WHEN|WHERE Tonight at 10 on ABC/7

WHAT IT'S ABOUT This new eight-part series takes cameras inside (and out) of New York Presbyterian's Weil Cornell and Columbia Medical Centers. It's another in the series by veteran ABC News producer Terry Wrong, who's done similar you-are-there profiles at other great medical institutions, such as Johns Hopkins and Massachusetts General. The first episode features Rhonda Fernandez of Farmingville, who undergoes surgery for a brain tumor while awake. Also shown tonight performing heart surgery is Dr.
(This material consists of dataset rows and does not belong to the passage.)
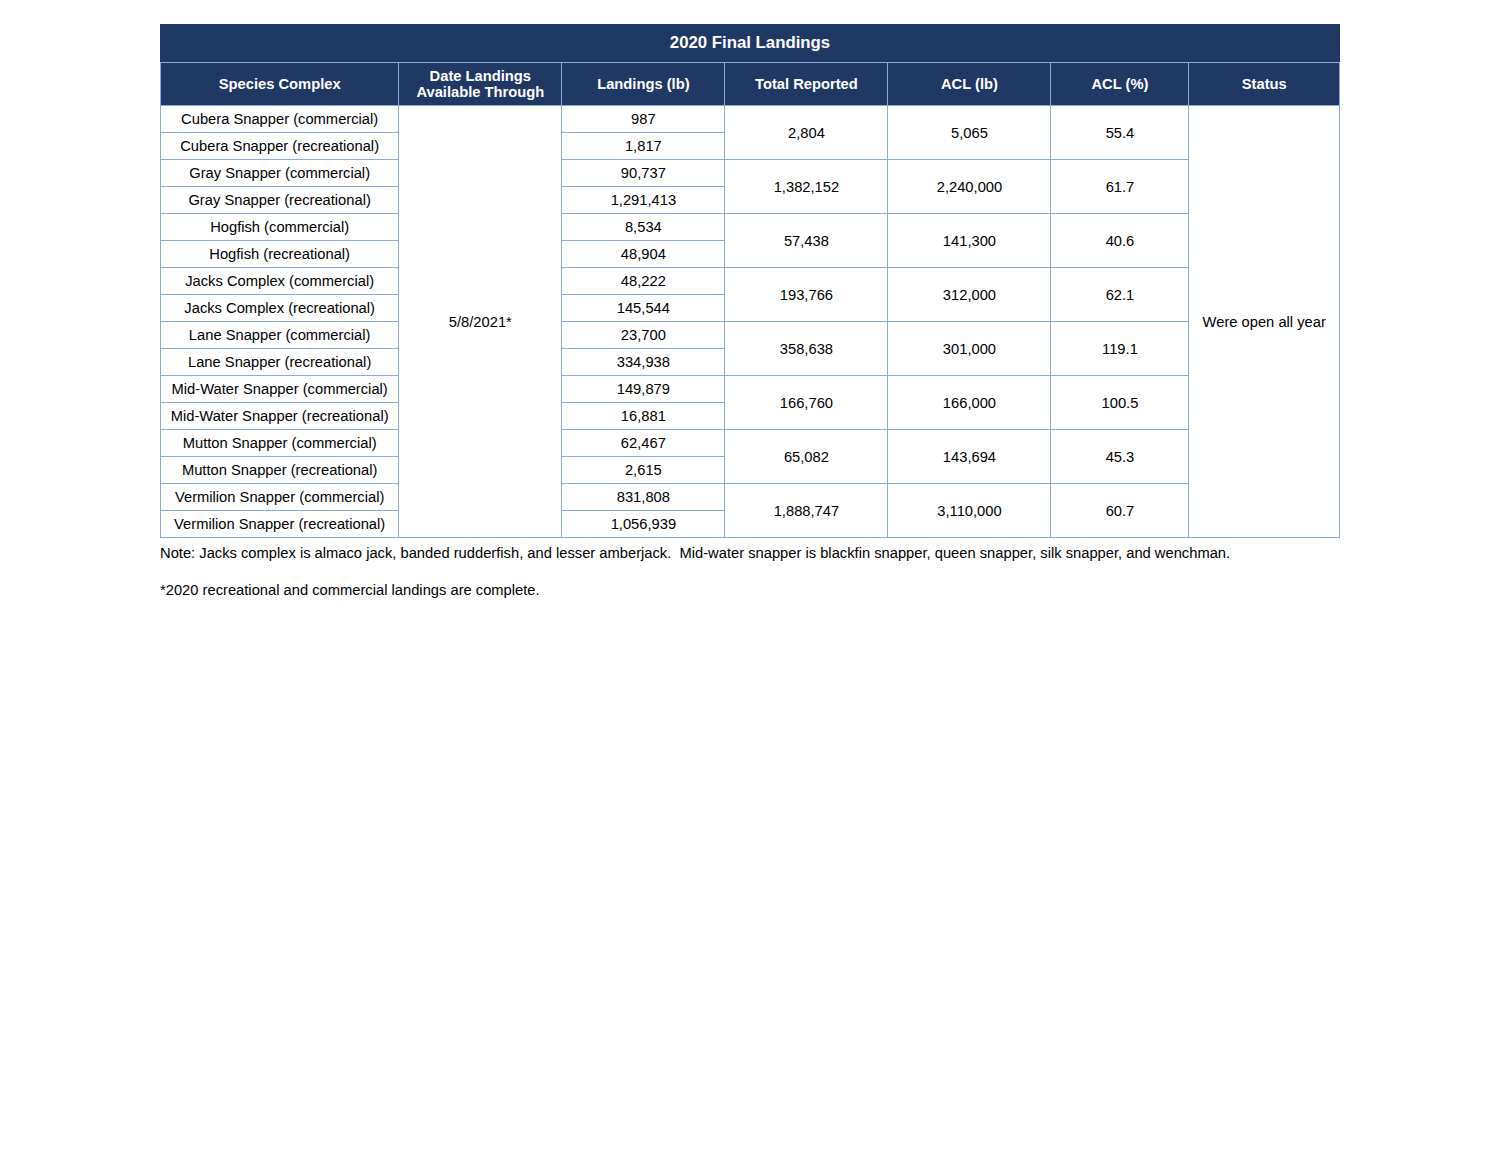2020 Final Landings
| Species Complex | Date Landings Available Through | Landings (lb) | Total Reported | ACL (lb) | ACL (%) | Status |
| --- | --- | --- | --- | --- | --- | --- |
| Cubera Snapper (commercial) | 5/8/2021* | 987 | 2,804 | 5,065 | 55.4 | Were open all year |
| Cubera Snapper (recreational) | 1,817 |
| Gray Snapper (commercial) | 90,737 | 1,382,152 | 2,240,000 | 61.7 |
| Gray Snapper (recreational) | 1,291,413 |
| Hogfish (commercial) | 8,534 | 57,438 | 141,300 | 40.6 |
| Hogfish (recreational) | 48,904 |
| Jacks Complex (commercial) | 48,222 | 193,766 | 312,000 | 62.1 |
| Jacks Complex (recreational) | 145,544 |
| Lane Snapper (commercial) | 23,700 | 358,638 | 301,000 | 119.1 |
| Lane Snapper (recreational) | 334,938 |
| Mid-Water Snapper (commercial) | 149,879 | 166,760 | 166,000 | 100.5 |
| Mid-Water Snapper (recreational) | 16,881 |
| Mutton Snapper (commercial) | 62,467 | 65,082 | 143,694 | 45.3 |
| Mutton Snapper (recreational) | 2,615 |
| Vermilion Snapper (commercial) | 831,808 | 1,888,747 | 3,110,000 | 60.7 |
| Vermilion Snapper (recreational) | 1,056,939 |
Note: Jacks complex is almaco jack, banded rudderfish, and lesser amberjack. Mid-water snapper is blackfin snapper, queen snapper, silk snapper, and wenchman.
*2020 recreational and commercial landings are complete.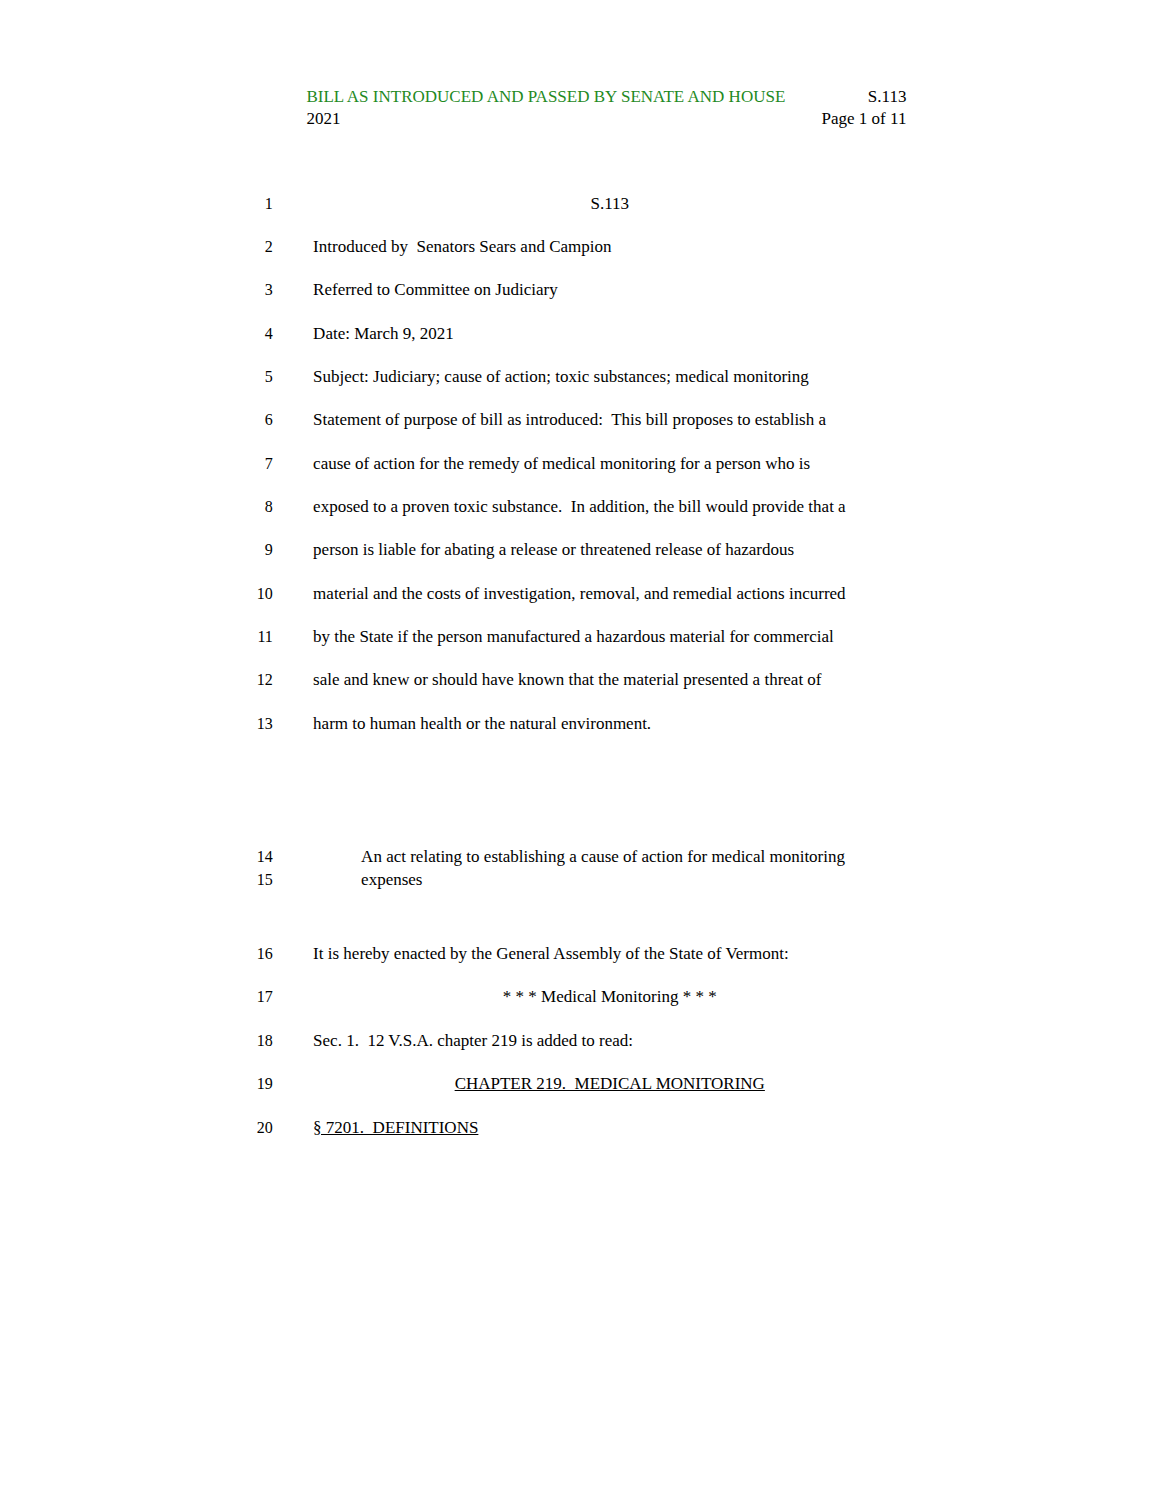BILL AS INTRODUCED AND PASSED BY SENATE AND HOUSE
2021
S.113
Page 1 of 11
1 S.113
2 Introduced by Senators Sears and Campion
3 Referred to Committee on Judiciary
4 Date: March 9, 2021
5 Subject: Judiciary; cause of action; toxic substances; medical monitoring
6 Statement of purpose of bill as introduced: This bill proposes to establish a
7 cause of action for the remedy of medical monitoring for a person who is
8 exposed to a proven toxic substance. In addition, the bill would provide that a
9 person is liable for abating a release or threatened release of hazardous
10 material and the costs of investigation, removal, and remedial actions incurred
11 by the State if the person manufactured a hazardous material for commercial
12 sale and knew or should have known that the material presented a threat of
13 harm to human health or the natural environment.
14 An act relating to establishing a cause of action for medical monitoring
15 expenses
16 It is hereby enacted by the General Assembly of the State of Vermont:
17 * * * Medical Monitoring * * *
18 Sec. 1. 12 V.S.A. chapter 219 is added to read:
19 CHAPTER 219. MEDICAL MONITORING
20 § 7201. DEFINITIONS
Mehmet Oz who -- when he's not starring in his own show or writing bestsellers -- is chief of the hospital's prestigious Cardiovascular Institute and Complementary Medicine Program.

MY SAY Anyone who has ever had any dealings with New York Presbyterian knows what a spectacular institution this is and that many of the surgeons here are world leaders in their fields. Could there be any more exciting a subject for an unscripted series than this?

Nope, and "NY Med" brings it all home with power, beauty, insight and a degree of emotion that's an occasional sharp uppercut to the jaw.

"NY Med" is unscripted storytelling at its best, but it certainly helps to have the right components for this kind of story, notably the nurses and doctors (and not just that wizard Oz, either) and a stream of humanity at its most vulnerable. There are a few transplant stories crafted for maximum emotional impact, though an unexpectedly poignant moment arrives in the third episode when an elderly woman named Virginia, suffering from alcohol poisoning, dies in the ER. She's a "frequent flier" -- a frequent patient of years' standing -- and it's the nurses' moment to cry when she's bagged. Wrong and his production team bring these stories into such sharp relief that it's impossible not to become invested in them on some visceral level. You will get to know ER nurses such as Diana Costine, Katie Duke and Marina Dedivanovic, and doctors such as Sebastian Schubl, Anthony Watkins and Arundi Mahendran. You will also admire them -- especially their heart and passion -- which makes this not just uplifting TV but very nearly inspirational as well.

BOTTOM LINE Beautiful and often moving.